I went in expecting to feel idiotic for liking any of Mr. Brainwash's stuff, but I was pleasantly surprised. Guetta comes off as charming through most of the film. Toward the end, as we're exposed to his Napoleonic delusions, he still seems utterly sincere even if he also seems quite empty compared to the street artists he admires and emulates. Still, it's wickedly funny that subversive types like Banksy and Fairey don't see the irony (or perhaps they do) of their elitist refusal to accept Mr. Brainwash as being real or good just because they don't respect his process. I mean, what would even a rebel like Picasso think of their work? What would Rembrandt make of Picasso?

He could be devoid of artistry—and considering scenes documenting the fact that everyone but Guetta seems to actually make his art, that would be one argument!—but if he was able to stage a massive show and sell a million dollars worth of art and, most importantly, attract so many average joes to his work, he has succeeded, he has been accepted and he is legit. (The film notes Madonna's use of Mr. Brainwash for her Celebration cover, clearly paralleling the two as self-created borderline con artists.)

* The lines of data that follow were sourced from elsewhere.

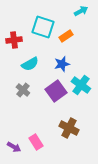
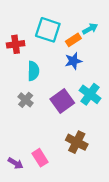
cyan arrow: (81, 11) -> (90, 29), moved
cyan semicircle: (30, 64) -> (33, 71), turned -60
blue star: (62, 64) -> (73, 61), moved

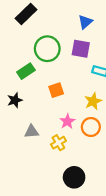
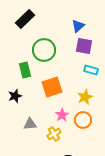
purple square: (81, 49) -> (84, 46), moved
green rectangle: (26, 71) -> (25, 70), turned -70
orange square: (56, 90) -> (52, 87), size x1.5

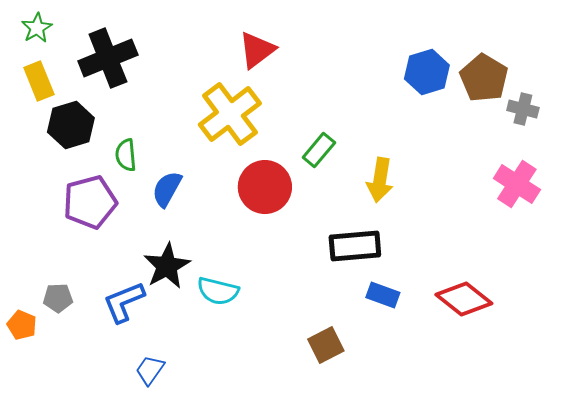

The best line is when Banksy, who's quite hysterically funny and as dry as the Sahara, notes something like, "There's absolutely nobody like Mr. Brainwash, even if his stuff resembles everyone else's stuff."

If it's ridiculous that people have cottoned to Mr. Brainwash, is it any less ridiculous that they cottoned on to Fairey or Banksy or their spiritual muse Warhol before them?

In the end, it's tough to decide which of these artists, if any, is the real deal and which is just having a laugh. Or if it matters, as long as the art inspires.

I don't know much about fraud, but I know what I like.